ASSIGNED TASK: The job is to find each line in the entries holding the string "如果存在类实现BeanPostProcessor" and copy that line.

EXTRACTED DATA:
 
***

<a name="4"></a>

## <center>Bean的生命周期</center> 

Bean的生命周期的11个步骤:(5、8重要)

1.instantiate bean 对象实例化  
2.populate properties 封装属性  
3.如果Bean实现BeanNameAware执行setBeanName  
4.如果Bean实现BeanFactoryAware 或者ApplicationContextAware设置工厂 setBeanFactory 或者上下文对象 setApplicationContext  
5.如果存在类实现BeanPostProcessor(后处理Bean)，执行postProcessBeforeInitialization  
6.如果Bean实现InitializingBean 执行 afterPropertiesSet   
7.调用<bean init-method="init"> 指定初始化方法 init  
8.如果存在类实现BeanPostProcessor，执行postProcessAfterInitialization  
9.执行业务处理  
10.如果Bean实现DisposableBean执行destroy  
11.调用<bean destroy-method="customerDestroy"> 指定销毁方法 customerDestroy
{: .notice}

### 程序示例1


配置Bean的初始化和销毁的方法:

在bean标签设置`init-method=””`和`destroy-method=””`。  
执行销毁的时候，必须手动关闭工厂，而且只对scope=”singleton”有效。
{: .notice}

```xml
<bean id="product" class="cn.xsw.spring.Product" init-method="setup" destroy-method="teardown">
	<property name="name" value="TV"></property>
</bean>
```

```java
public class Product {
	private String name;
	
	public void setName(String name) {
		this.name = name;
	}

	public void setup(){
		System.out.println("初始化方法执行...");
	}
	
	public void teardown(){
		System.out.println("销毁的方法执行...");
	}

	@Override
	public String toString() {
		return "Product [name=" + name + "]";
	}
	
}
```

EXERCISE RESPONSE:
5.如果存在类实现BeanPostProcessor(后处理Bean)，执行postProcessBeforeInitialization  
8.如果存在类实现BeanPostProcessor，执行postProcessAfterInitialization  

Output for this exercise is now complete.